Policymakers in 5 different countries (Colombia, India, Indonesia, Kenya, and Senegal) were asked to give their estimate on indicators related to girls and woman’s issues. Examples are share of female labour force, early marriage rate for women, etc.
How the viz could be improved:
- It is not explained what the diamonds stand for (they stand for one answer of a policymaker).
- A summary of the answers which shows how far off the different policymakers were for each topic would facilitate the interpretation of each chart.
- The gridlines are not necessary. They compete with the most recent available data line for attention.
This time I created two versions of the makeover. My first viz did receive some critical feedback on which I will focus later on. First my thoughts on my first version:
The key message I want to convey:
- I wanted to highlight the topics which the biggest discrepancy between estimate and actual measure. I achieved by calculating the average of all answers of all policymakers and country and comparing this to the correct answer right next to it.
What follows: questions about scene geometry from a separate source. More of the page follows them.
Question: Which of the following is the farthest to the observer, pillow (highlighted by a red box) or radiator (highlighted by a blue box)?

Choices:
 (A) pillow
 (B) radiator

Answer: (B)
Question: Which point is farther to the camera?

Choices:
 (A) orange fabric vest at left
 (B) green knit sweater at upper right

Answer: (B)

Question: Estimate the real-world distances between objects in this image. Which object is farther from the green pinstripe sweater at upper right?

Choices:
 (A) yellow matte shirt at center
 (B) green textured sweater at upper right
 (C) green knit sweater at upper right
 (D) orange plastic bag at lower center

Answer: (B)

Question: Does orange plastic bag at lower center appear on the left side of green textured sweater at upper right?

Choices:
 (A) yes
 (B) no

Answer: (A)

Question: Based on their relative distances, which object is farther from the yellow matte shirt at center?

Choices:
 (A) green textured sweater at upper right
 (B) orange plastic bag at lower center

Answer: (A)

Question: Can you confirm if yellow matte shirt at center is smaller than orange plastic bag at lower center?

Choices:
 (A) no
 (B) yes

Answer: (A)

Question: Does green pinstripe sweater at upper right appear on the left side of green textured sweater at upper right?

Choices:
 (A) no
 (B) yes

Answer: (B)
The design choices I made:
- I opted for a diverging bar chart. This is normally a good choice when comparing 2 measures over multiple topics.
- I also added an additional overview box to the dashboard. The arrows show if the policymakers on average have overestimated or underestimated an issue. The colors signal if the average of the policymaker’s answers lies within the 20% range of the correct answer.
The feedback I got for this viz during the viz review live meeting was quite mixed. Major criticisms were:
- Too many colors
- The arrows are confusing since they display two measures at the same time: Overestimation/Underestimation with the direction of the arrows and within 20%range / not within 20% range with the color palette. This might be confusing because either preattentive attribute (color and shape) could represent either measure.
- The comparison between the correct answer and estimate could be facilitated by using the correct answer as a target rather than showing it as an individual bar.
Taking this feedback into account, I created a new version of the viz:
Now, the correct answers are not separate bar charts, but target lines in the estimates. Also, I got rid of the arrows and replaced them with bar charts which show the difference between guess and estimate. The bar charts are colored depending on if they fall within the 20% range of the correct answer or not.
I got rid of some colors as well. The background color now is in a more subtle eggshell tone and the countries, which are used as filters, are colored in dark grey rather than in pink.